Install using npm or yarn:

npm i rc9
# or
yarn add rc9

Import into your Node.js project:

// CommonJS
const { read, write, update } = require('rc9')

// ESM
import { read, write, update } from 'rc9'

Usage

.conf:

db.username=db username
db.password=db pass
db.enabled=true

Update config:

update({ 'db.enabled': true }) // or update(..., { name: '.conf' })

Push to an array:

update({ 'modules[]': 'test' })

Read/Write config:

const config = read() // or read('.conf')

// config = {
//   db: {
//     username: 'db username',
//     password: 'db pass',
//     enabled: true
//   }
// }

config.enabled = false
write(config) // or write(config, '.conf')

User Config:

It is common to keep config in user home directory (MacOS: /Users/{name}, Linux: /home/{name}, Windows: C:\users\{name})

you can use readUser/writeuser/updateUser shortcuts to quickly do this:

writeUser({ token: 123 }, '.zoorc') // Will be saved in {home}/.zoorc

const conf = readUser('.zoorc') // { token: 123 }

Unflatten

RC uses flat to automatically flat/unflat when writing and reading rcfile.

It means that you can use . for keys to define objects. Some examples:

  • hello.world = true <=> { hello: { world: true }
  • test.0 = A <=> tags: [ 'A' ]

Note: If you use keys that can override like x= and x.y=, you can disable this feature by passing flat: true option.

Tip: You can use keys ending with [] to push to an array like test[]=A

Native Values

RC uses destr to convert values into native javascript values.

So reading count=123 results { count: 123 } (instead of { count: "123" }) if you want to preserve strings as is, can use count="123".

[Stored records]
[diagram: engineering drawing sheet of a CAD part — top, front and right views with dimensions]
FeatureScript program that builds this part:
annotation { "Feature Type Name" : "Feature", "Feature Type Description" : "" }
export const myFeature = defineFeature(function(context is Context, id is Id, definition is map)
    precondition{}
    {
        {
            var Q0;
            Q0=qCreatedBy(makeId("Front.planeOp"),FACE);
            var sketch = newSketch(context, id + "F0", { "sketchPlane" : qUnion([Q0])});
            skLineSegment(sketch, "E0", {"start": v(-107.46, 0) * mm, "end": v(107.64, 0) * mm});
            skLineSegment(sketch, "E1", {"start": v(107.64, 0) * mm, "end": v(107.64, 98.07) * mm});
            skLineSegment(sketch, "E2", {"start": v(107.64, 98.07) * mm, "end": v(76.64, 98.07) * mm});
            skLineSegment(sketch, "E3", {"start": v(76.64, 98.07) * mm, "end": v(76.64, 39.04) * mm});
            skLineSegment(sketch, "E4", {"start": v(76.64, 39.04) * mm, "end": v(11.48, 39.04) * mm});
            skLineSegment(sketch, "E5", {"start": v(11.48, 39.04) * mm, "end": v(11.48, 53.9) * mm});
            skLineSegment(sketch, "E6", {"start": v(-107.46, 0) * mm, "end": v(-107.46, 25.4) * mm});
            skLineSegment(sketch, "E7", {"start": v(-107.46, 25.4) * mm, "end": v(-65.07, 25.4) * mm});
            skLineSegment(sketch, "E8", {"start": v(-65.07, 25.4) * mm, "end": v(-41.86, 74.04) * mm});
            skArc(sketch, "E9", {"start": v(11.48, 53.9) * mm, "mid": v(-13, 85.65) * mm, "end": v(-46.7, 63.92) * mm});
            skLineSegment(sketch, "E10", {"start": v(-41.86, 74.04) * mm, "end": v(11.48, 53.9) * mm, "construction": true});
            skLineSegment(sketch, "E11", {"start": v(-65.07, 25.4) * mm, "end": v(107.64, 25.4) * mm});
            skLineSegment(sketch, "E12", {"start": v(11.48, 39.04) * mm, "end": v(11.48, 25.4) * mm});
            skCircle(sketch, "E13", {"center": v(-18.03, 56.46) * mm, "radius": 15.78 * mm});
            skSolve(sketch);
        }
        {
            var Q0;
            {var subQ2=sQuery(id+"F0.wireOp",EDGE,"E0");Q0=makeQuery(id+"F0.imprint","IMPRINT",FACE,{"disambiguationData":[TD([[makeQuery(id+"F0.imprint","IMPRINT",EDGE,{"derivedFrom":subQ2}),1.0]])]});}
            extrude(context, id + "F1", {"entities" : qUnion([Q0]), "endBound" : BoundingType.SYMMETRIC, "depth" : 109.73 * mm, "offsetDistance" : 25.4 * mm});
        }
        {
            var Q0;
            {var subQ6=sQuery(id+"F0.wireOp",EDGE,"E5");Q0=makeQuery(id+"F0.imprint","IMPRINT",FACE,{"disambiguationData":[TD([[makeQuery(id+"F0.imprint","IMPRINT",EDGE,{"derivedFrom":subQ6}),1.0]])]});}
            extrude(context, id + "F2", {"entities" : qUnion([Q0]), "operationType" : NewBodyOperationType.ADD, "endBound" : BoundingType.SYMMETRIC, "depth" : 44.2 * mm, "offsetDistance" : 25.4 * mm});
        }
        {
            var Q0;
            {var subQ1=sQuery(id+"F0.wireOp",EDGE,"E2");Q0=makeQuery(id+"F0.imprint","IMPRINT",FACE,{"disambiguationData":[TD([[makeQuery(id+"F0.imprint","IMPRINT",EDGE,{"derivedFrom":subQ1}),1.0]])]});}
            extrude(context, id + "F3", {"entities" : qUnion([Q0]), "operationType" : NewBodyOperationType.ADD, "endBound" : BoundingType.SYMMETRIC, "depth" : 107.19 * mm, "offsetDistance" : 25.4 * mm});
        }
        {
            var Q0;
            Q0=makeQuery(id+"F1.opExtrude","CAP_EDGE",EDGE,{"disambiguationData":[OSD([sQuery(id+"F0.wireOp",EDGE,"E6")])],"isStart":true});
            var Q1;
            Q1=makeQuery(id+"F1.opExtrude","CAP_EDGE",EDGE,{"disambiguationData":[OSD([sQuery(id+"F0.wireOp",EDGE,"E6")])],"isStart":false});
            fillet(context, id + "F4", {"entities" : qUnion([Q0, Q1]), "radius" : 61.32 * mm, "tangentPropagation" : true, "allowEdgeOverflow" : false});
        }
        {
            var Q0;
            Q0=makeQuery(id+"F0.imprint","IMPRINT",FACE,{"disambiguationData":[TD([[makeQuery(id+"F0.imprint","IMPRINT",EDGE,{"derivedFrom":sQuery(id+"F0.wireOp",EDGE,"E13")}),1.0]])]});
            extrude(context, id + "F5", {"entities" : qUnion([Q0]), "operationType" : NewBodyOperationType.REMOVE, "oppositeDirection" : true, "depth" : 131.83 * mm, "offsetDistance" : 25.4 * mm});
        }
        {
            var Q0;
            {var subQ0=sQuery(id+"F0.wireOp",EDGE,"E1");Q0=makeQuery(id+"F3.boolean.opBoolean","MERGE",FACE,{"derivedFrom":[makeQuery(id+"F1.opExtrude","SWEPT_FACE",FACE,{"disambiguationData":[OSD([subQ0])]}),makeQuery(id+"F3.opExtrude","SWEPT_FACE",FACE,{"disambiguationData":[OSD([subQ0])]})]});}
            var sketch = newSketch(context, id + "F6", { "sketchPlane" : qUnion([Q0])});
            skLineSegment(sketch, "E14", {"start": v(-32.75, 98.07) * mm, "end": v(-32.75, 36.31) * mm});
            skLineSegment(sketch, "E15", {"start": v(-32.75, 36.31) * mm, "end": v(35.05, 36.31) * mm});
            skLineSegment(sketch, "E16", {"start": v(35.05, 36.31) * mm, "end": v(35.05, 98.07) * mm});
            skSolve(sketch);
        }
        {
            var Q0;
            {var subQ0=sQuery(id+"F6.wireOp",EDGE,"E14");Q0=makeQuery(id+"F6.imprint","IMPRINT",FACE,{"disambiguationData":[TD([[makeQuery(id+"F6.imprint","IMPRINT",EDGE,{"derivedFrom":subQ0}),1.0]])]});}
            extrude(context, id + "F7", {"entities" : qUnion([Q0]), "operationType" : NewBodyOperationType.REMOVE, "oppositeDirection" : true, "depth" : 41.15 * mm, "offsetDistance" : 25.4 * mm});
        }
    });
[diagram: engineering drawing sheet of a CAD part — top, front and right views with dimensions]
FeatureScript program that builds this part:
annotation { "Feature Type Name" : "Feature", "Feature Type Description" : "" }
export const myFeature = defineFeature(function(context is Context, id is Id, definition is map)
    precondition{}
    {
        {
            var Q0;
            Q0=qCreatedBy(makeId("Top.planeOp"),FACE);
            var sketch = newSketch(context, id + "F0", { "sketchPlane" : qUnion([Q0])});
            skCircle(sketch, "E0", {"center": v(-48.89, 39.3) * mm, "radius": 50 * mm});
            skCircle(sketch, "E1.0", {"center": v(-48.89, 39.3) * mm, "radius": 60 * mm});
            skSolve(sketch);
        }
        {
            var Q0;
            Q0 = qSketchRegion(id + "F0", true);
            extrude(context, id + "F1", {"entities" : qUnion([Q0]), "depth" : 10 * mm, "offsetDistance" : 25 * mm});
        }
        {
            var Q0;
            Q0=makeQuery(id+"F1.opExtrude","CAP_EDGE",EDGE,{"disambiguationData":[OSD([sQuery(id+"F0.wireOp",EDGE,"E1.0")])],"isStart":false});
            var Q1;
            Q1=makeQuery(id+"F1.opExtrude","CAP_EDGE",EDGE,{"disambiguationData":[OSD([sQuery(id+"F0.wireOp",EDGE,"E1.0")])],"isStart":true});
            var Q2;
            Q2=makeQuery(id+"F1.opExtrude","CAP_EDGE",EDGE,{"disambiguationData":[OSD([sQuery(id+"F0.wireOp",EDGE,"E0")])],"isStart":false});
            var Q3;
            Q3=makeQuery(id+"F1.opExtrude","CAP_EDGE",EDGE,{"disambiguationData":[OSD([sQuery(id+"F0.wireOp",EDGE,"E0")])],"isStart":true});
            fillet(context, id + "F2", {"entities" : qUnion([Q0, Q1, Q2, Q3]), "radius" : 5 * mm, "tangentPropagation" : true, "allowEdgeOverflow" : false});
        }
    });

■ TASK BRIEF:
Please answer these from the rc9 text:
(a) What command installs the package with yarn?
(b) What does RC use to convert values into native JavaScript values?
(c) What option can be passed to disable the automatic flat/unflat feature?
Work only from the rc9 text, not from the rows.

■ TASK RESULT:
(a) yarn add rc9
(b) destr
(c) flat: true